# Wireless charger not working?



## LetThatBassDrop (Jan 9, 2019)

Hi there. I just purchased a Cruze Hatchback Premier yesterday. Traded in my 2018 Sonic RS for it. So far I love it. But for whatever reason I can not get the wireless charger to work. I put my phone in the slot (S9+ no case) and it pops up on my radio screen for like 5 seconds and goes away and doesn't charge my phone. Anyone know why or if I'm doing someone wrong? Thanks for any tips or help!! 

Sent from my SM-G965U1 using Tapatalk


----------



## jblackburn (Apr 14, 2012)

Hmm. I have a S8 and mine works even through the case I have on it. Occasionally it has to be taken out and pushed back in firmly - there are little tabs in the rubber pocket that hold it in place at the bottom.

The back of the phone is facing the front of the car?


----------



## LetThatBassDrop (Jan 9, 2019)

jblackburn said:


> Hmm. I have a S8 and mine works even through the case I have on it. Occasionally it has to be taken out and pushed back in firmly - there are little tabs in the rubber pocket that hold it in place at the bottom.
> 
> The back of the phone is facing the front of the car?


Yes it is. I tried my brothers S8+ and my mom's S9 and the same thing happens. 

Sent from my SM-G965U1 using Tapatalk


----------



## Ma v e n (Oct 8, 2018)

What year is your car? Unless it is a 2019, the S9+(and S8+) are not compatible. Without updating the inductive charger.

The part number is 84526978 for the update kit, it's like $65 and is plug and play. The list of supported phones is available to look at on https://my.chevrolet.com/learn under the Bluetooth/internet/voice tab.


----------



## LetThatBassDrop (Jan 9, 2019)

Ma v e n said:


> What year is your car? Unless it is a 2019, the S9+(and S8+) are not compatible. Without updating the inductive charger.
> 
> The part number is 84526978 for the update kit, it's like $65 and is plug and play. The list of supported phones is available to look at on https://my.chevrolet.com/learn under the Bluetooth/internet/voice tab.
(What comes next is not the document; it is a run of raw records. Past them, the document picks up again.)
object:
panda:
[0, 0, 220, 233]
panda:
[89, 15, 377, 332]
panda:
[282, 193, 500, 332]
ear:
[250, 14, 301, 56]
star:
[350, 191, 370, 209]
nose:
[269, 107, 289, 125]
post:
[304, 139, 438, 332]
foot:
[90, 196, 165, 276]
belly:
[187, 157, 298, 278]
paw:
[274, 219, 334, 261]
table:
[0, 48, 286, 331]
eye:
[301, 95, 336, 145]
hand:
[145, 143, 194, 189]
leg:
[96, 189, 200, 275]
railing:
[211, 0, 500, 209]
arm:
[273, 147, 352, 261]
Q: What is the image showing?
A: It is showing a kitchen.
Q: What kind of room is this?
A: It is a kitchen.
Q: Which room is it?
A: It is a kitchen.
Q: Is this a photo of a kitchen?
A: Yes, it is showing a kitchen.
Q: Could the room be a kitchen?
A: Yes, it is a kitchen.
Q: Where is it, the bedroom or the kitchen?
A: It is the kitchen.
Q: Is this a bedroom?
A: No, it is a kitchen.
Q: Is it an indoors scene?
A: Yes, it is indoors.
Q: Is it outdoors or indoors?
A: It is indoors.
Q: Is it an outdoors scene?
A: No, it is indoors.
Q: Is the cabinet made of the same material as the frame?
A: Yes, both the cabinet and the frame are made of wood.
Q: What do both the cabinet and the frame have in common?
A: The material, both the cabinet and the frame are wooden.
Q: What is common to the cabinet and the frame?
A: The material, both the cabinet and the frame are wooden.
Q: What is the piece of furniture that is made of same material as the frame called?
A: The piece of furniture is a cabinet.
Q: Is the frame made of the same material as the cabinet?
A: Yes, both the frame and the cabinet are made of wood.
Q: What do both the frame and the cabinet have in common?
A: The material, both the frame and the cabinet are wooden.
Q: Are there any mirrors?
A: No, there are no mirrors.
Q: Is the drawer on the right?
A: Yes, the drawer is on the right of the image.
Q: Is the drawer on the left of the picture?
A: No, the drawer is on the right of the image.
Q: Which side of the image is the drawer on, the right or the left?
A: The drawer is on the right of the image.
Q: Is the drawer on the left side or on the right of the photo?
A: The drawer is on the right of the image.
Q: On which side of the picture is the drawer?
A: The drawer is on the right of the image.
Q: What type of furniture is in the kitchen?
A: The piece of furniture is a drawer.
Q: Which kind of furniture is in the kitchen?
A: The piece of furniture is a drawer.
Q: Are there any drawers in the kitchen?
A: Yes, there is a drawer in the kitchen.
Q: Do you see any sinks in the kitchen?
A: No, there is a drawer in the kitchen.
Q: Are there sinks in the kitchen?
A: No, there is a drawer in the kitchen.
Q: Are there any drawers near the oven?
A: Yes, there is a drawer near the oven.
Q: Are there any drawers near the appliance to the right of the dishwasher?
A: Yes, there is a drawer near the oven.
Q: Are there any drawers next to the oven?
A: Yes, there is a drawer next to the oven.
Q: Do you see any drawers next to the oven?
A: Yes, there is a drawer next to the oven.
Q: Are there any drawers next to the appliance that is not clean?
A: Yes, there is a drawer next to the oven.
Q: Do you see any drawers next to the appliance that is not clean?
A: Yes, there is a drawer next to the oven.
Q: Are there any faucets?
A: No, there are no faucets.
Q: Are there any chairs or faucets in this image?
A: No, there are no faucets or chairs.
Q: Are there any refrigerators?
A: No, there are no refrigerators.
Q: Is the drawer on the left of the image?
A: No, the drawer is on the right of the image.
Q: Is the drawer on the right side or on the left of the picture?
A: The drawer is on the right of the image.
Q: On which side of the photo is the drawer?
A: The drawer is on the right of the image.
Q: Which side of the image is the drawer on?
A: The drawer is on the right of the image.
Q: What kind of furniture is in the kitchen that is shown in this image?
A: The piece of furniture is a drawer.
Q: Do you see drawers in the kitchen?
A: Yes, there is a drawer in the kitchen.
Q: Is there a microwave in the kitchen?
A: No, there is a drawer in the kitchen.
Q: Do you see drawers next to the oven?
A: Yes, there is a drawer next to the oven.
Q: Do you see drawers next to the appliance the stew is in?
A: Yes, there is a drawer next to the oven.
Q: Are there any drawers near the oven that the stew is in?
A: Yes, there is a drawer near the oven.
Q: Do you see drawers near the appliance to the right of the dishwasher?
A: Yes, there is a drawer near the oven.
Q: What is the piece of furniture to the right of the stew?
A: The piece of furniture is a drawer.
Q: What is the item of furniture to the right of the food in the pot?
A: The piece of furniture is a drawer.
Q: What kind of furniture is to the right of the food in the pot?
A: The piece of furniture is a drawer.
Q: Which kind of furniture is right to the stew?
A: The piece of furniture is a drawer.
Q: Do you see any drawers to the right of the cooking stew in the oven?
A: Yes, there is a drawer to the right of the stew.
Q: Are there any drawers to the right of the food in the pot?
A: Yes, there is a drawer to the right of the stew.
I see, my phone is too big. Lol. Is there a write up on how to swap them out? Thank you for the info, at least I know why now!

Sent from my SM-G965U1 using Tapatalk


----------



## Ma v e n (Oct 8, 2018)

It's not that it's too big, it just uses a different wireless charging specification than the car. The car uses PMA charging, Qi spec is what Apples and many newer phones including your Samsung's use. So it needs the updated module to charge both.


----------



## jblackburn (Apr 14, 2012)

Ma v e n said:


> It's not that it's too big, it just uses a different wireless charging specification than the car. The car uses PMA charging, Qi spec is what Apples and many newer phones including your Samsung's use. So it needs the updated module to charge both.
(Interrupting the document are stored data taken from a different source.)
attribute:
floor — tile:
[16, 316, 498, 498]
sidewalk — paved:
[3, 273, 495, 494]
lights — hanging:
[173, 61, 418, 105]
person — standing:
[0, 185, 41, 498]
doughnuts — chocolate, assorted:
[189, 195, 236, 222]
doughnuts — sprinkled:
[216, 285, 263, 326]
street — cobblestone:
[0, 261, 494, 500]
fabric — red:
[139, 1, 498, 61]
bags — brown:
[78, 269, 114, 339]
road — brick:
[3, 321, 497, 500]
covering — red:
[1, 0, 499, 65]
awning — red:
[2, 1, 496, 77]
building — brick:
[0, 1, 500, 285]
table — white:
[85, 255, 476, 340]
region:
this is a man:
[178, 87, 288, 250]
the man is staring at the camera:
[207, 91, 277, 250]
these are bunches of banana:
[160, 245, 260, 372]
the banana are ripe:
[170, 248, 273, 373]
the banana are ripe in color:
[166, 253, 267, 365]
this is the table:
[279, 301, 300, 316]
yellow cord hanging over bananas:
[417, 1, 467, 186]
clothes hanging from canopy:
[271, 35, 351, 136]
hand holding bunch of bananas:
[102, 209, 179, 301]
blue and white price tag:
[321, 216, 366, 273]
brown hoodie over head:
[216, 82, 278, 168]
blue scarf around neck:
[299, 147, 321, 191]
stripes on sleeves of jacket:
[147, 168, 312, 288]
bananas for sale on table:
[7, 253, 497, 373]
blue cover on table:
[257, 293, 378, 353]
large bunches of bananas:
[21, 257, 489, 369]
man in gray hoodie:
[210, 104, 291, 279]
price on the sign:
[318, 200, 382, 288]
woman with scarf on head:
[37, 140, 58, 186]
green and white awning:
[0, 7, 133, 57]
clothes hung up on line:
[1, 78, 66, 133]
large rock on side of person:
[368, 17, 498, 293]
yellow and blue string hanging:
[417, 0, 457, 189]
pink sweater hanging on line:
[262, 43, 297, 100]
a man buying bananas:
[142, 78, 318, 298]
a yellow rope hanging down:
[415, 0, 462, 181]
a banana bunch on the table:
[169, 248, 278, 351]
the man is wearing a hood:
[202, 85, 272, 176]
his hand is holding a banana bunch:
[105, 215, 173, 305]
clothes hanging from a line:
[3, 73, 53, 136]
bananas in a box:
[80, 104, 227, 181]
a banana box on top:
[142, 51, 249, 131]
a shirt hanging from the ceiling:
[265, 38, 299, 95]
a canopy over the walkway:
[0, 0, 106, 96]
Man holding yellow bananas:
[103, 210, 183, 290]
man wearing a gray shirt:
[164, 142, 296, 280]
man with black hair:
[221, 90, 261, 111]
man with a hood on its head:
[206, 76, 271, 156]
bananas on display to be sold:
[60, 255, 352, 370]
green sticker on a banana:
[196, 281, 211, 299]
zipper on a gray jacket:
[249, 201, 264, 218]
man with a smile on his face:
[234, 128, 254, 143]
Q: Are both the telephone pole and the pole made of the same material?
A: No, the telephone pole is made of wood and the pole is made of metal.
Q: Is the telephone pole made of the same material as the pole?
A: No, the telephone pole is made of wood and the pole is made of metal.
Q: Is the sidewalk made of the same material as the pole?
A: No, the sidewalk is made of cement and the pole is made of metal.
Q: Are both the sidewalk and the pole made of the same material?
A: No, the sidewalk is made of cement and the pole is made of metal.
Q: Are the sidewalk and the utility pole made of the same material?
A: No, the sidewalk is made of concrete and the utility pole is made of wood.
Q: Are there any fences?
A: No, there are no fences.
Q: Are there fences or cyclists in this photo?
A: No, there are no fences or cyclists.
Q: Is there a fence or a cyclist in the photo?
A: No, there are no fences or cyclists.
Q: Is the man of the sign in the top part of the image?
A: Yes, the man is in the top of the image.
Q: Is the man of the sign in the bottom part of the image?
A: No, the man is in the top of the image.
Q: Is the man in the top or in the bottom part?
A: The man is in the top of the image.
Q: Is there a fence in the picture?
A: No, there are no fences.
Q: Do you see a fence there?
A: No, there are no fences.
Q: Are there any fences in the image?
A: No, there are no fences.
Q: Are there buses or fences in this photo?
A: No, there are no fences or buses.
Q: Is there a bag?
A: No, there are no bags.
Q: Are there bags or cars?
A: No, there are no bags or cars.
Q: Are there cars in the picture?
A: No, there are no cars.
At least they have an easy way to rectify that oversight. Thanks for the info! 

Sent from my SM-G950U using Tapatalk


----------



## LetThatBassDrop (Jan 9, 2019)

Ma v e n said:


> It's not that it's too big, it just uses a different wireless charging specification than the car. The car uses PMA charging, Qi spec is what Apples and many newer phones including your Samsung's use. So it needs the updated module to charge both.


Ahh, good to know! 
Do you happen to know if I'll have to pull the console or would it be super simple? Lol. 

Sent from my SM-G965U1 using Tapatalk


----------



## Rivergoer (Mar 30, 2017)

LetThatBassDrop said:


> Ahh, good to know!
> Do you happen to know if I'll have to pull the console or would it be super simple? Lol.
> 
> Sent from my SM-G965U1 using Tapatalk


Lots of good detail here:

https://www.cruzetalk.com/forum/393...pak-wireless-charger-iphone-8-compatible.html


----------



## LetThatBassDrop (Jan 9, 2019)

Rivergoer said:


> Lots of good detail here:
> 
> https://www.cruzetalk.com/forum/393...pak-wireless-charger-iphone-8-compatible.html


Thank you so much!!

Sent from my SM-G965U1 using Tapatalk


----------